Dataset entries:

+++

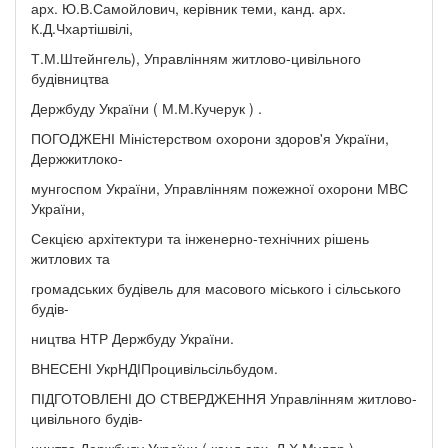
арх. Ю.В.Самойлович, керівник теми, канд. арх.
К.Д.Чхартішвілі,
Т.М.Штейнгель), Управлінням житлово-цивільного
будівництва
Держбуду України ( М.М.Кучерук ) .
ПОГОДЖЕНІ Міністерством охорони здоров'я України,
Держжитлоко-
мунгоспом України, Управлінням пожежної охорони МВС
України,
Секцією архітектури та інженерно-технічних рішень
житлових та
громадських будівель для масового міського і сільського
будів-
ництва НТР Держбуду України.
ВНЕСЕНІ УкрНДІПроцивільсільбудом.
ПІДГОТОВЛЕНІ ДО СТВЕРДЖЕННЯ Управлінням житлово-
цивільного будів-
ництва Держбуду України ( канд.арх. Л.Х.Муляр ) .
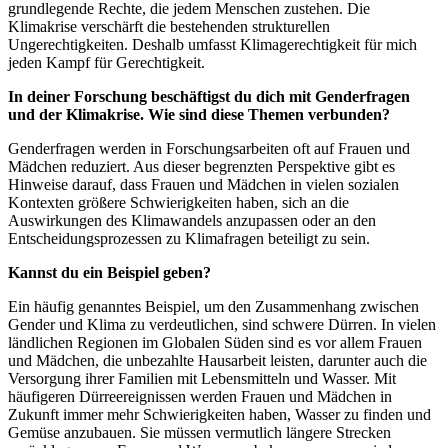
grundlegende Rechte, die jedem Menschen zustehen. Die
Klimakrise verschärft die bestehenden strukturellen
Ungerechtigkeiten. Deshalb umfasst Klimagerechtigkeit für mich
jeden Kampf für Gerechtigkeit.
In deiner Forschung beschäftigst du dich mit Genderfragen
und der Klimakrise. Wie sind diese Themen verbunden?
Genderfragen werden in Forschungsarbeiten oft auf Frauen und
Mädchen reduziert. Aus dieser begrenzten Perspektive gibt es
Hinweise darauf, dass Frauen und Mädchen in vielen sozialen
Kontexten größere Schwierigkeiten haben, sich an die
Auswirkungen des Klimawandels anzupassen oder an den
Entscheidungsprozessen zu Klimafragen beteiligt zu sein.
Kannst du ein Beispiel geben?
Ein häufig genanntes Beispiel, um den Zusammenhang zwischen
Gender und Klima zu verdeutlichen, sind schwere Dürren. In vielen
ländlichen Regionen im Globalen Süden sind es vor allem Frauen
und Mädchen, die unbezahlte Hausarbeit leisten, darunter auch die
Versorgung ihrer Familien mit Lebensmitteln und Wasser. Mit
häufigeren Dürreereignissen werden Frauen und Mädchen in
Zukunft immer mehr Schwierigkeiten haben, Wasser zu finden und
Gemüse anzubauen. Sie müssen vermutlich längere Strecken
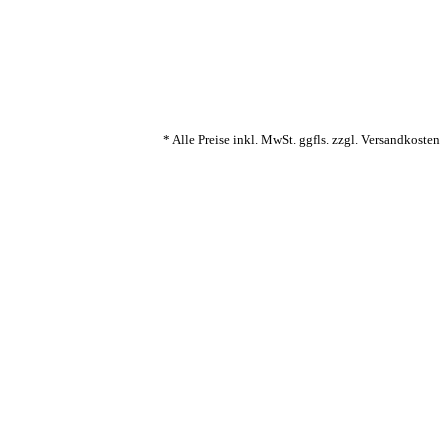
* Alle Preise inkl. MwSt. ggfls. zzgl. Versandkosten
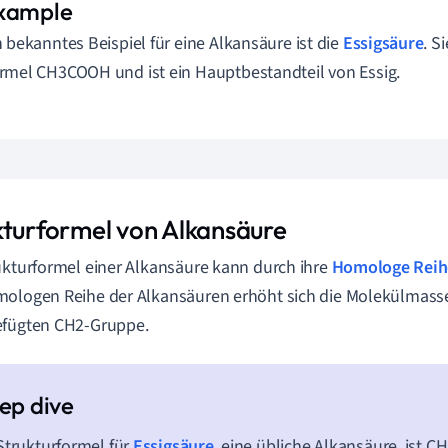
n bekanntes Beispiel für eine Alkansäure ist die
Essigsäure
. S
rmel CH3COOH und ist ein Hauptbestandteil von Essig.
kturformel von Alkansäure
ukturformel einer Alkansäure kann durch ihre
Homologe Reih
ologen Reihe der Alkansäuren erhöht sich die Molekülmasse
efügten CH2-Gruppe.
Strukturformel für
Essigsäure
, eine übliche Alkansäure, ist 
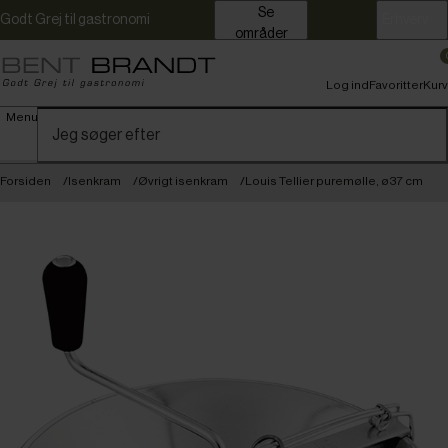
Se
Godt Grej til gastronomi
Erhverv
områder
Log ind
Favoritter
Kurv
Menu
Forsiden
Isenkram
Øvrigt isenkram
Louis Tellier puremølle, ø37 cm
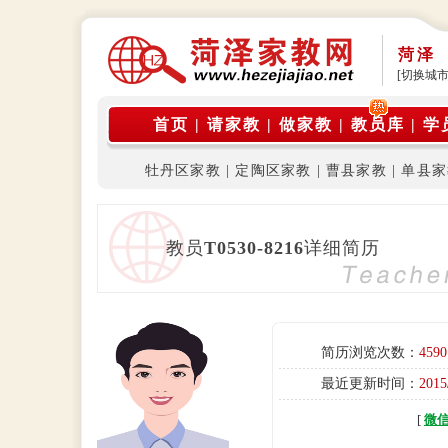
菏泽
[切换城市
公告:本
首页
|
请家教
|
做家教
|
教员库
|
学
牡丹区家教
|
定陶区家教
|
曹县家教
|
单县家
教员
T0530-8216
详细简历
简历浏览次数：
4590
最近更新时间：
2015
[
微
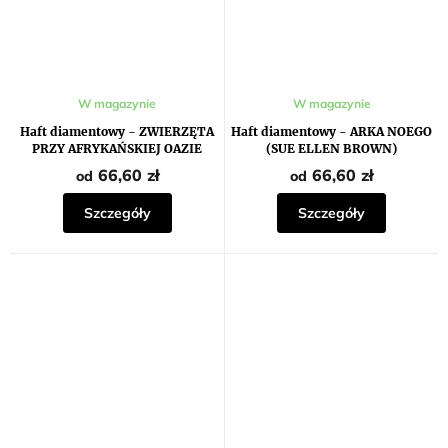
W magazynie
W magazynie
Haft diamentowy - ZWIERZĘTA
Haft diamentowy - ARKA NOEGO
PRZY AFRYKAŃSKIEJ OAZIE
(SUE ELLEN BROWN)
(HOWARD ROBINSON)
66,60 zł
66,60 zł
od
od
Szczegóły
Szczegóły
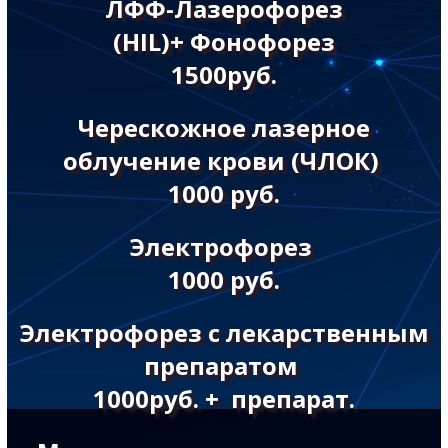
ЛФФ-Лазерофорез
(HIL)+ Фонофорез
1500руб.
Черескожное лазерное
облучение крови (ЧЛОК)
1000 руб.
Электрофорез
1000 руб.
Электрофорез с лекарственным
препаратом
1000руб. + препарат.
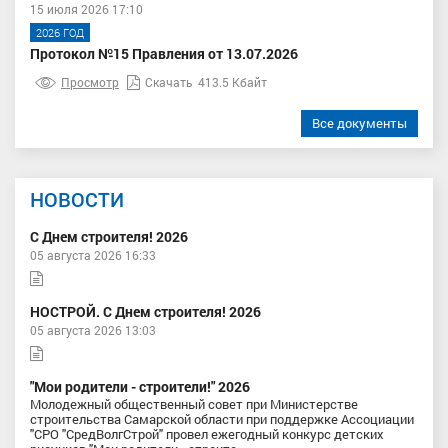
15 июля 2026 17:10
2026 ГОД
Протокол №15 Правления от 13.07.2026
Просмотр
Скачать
413.5 Кбайт
Все документы
НОВОСТИ
С Днем строителя! 2026
05 августа 2026 16:33
НОСТРОЙ. С Днем строителя! 2026
05 августа 2026 13:03
"Мои родители - строители!" 2026
Молодежный общественный совет при Министерстве
строительства Самарской области при поддержке Ассоциации
"СРО "СредВолгСтрой" провел ежегодный конкурс детских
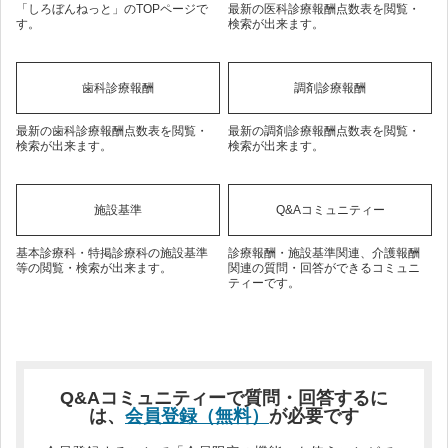
「しろぼんねっと」のTOPページで
最新の医科診療報酬点数表を閲覧・
す。
検索が出来ます。
歯科診療報酬
調剤診療報酬
最新の歯科診療報酬点数表を閲覧・
最新の調剤診療報酬点数表を閲覧・
検索が出来ます。
検索が出来ます。
施設基準
Q&Aコミュニティー
基本診療科・特掲診療科の施設基準
診療報酬・施設基準関連、介護報酬
等の閲覧・検索が出来ます。
関連の質問・回答ができるコミュニ
ティーです。
Q&Aコミュニティーで質問・回答するに
は、
会員登録（無料）
が必要です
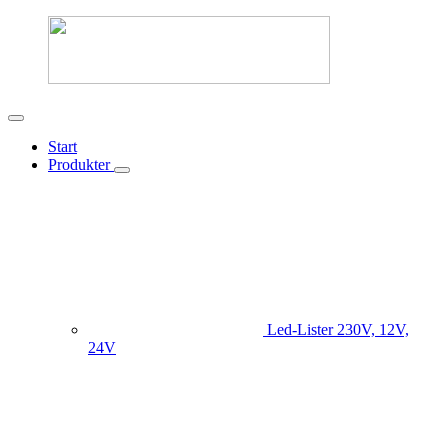
Start
Produkter
Led-Lister
230V, 12V,
24V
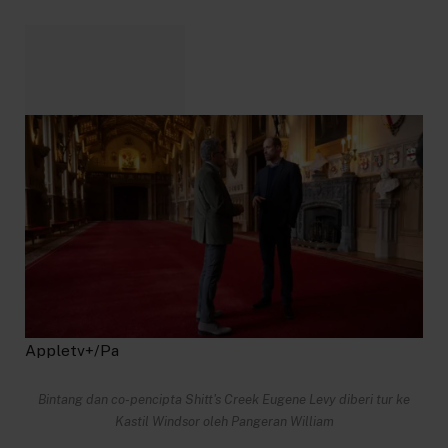
Appletv+/Pa
Bintang dan co-pencipta Shitt's Creek Eugene Levy diberi tur ke
Kastil Windsor oleh Pangeran William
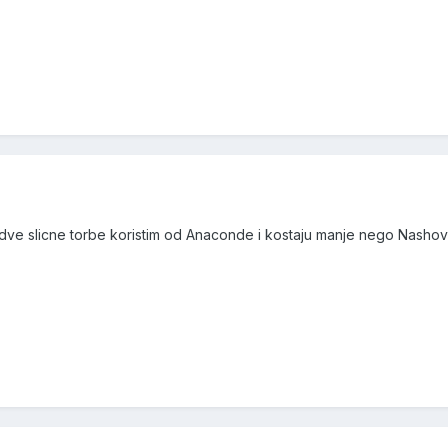
dve slicne torbe koristim od Anaconde i kostaju manje nego Nasho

+++

● PROMPT:
Looking back at the data above, tally each line that includes the word "Электрофорез", then answer with the total alone.

● YOUR SOLUTION:
2